Curated ligand-receptor Database

We used the database provided by Ramilowski et al.62 which includes 2,558 unique human ligand-receptor interactions. They firstly merged the lists of ligand-receptor pairs from Database of Ligand-Receptor Partners (DLRP)21, IUPHAR63 and Human Plasma Membrane Receptome (HPMR)64, then further extended by inferring experimentally supported interactions in the HPRD and STRING database.

Ten solid tumor transcriptomes from TCGA

Gene expression data were retrieved from The Caner Genome Atlas (TCGA) project data portal (https://tcga-data.nci.nih.gov/). We focused our analysis on ten tissues: breast invasive carcinoma (BRCA), Uterine Corpus Endometrial Carcinoma (UCEC), Colon adenocarcinoma (COAD), Head and Neck squamous cell carcinoma (HNSC), Kidney renal clear cell carcinoma (KIRC), Kidney renal papillary cell carcinoma (KIRP), Liver hepatocellular carcinoma (LIHC), Lung adenocarcinoma (LUAD), Lung squamous cell carcinoma (LUSC), Thyroid carcinoma (THCA). We considered the samples annotated as 01 to be “cancer” (primary solid tumor) and the ones annotated as 11 to be “normal” (solid tissue normal).

Linear regression model to identify the differentially expressed genes between normal and cancer samples using LIMMA

We assume a linear regression model E[y j ]X α j where y j is a vector of the expression data of gene j across n samples, X is a design matrix with n row (n - sample number) and m columns (m - group number) – here m = 2 (ex., x ij  = 0 for normal tissue and x ij  = 1 for cancer tissue), α j is a vector of coefficients which can be fitted using linear regression model according to the above equation. We can obtain the differentially expressed gene list by computing moderated t-statistics on the contrasts between the estimated coefficients α j of normal and cancer tissue as well as setting folds changes, relevant P-value and false discovery rate.

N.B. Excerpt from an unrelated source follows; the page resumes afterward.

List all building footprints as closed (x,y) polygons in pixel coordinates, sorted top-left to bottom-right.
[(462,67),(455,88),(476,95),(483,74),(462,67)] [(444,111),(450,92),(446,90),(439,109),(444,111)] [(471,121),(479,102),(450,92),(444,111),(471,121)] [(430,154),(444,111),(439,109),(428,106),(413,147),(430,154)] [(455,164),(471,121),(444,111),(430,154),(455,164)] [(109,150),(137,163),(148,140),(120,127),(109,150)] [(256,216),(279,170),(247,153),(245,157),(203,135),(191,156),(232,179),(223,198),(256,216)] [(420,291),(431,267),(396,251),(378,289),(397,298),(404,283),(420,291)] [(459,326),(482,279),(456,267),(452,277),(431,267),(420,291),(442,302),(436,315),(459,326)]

Calculate correlation of ligand-Receptor pairs

For each pair of ligand and receptor we calculated the Spearman correlation coefficient. We used the Spearman correlation function from the base package of R version 3.3.1. Three different groups of interactions were defined based on the value of their correlation. The group that gain positive correlation in cancer: we focused on the pairs that have a coefficient >0.5 in cancer and a coefficient >−0.25 & <0.25 in healthy tissues; the group that lose positive correlation in cancer: we focused on the pairs that have a coefficient >0.5 in the healthy tissues and a coefficient >−0.25 & <0.25 in cancer. The group that lose negative correlation in cancer: we focused on the pairs that have a coefficient <−0.5 in healthy tissues and a coefficient >−0.25 & <0.25 in cancer. Once the pairs in each group defined, we focused our attention on the most recurrent ligand-receptor pairs across the ten cancer types analyzed.

Kolmogorov-Smirnov test of the significance of correlation coefficients distribution differences between cancer and normal tissue

We use the Kolmogrov-Sminov test to calculate the distances and P-values of Spearman correlation coefficients distribution between 10 normal and cancer tissues from TCGA. The distribution is estimated from the numeric sets of correlation coefficients. The null hypothesis to calculate P-values is that we draw two datasets from the same continuous distribution.

Data availability statement

The transcriptome data of 10 cancer types from TCGA and single-cell RNASeq data of melanoma are publicly available.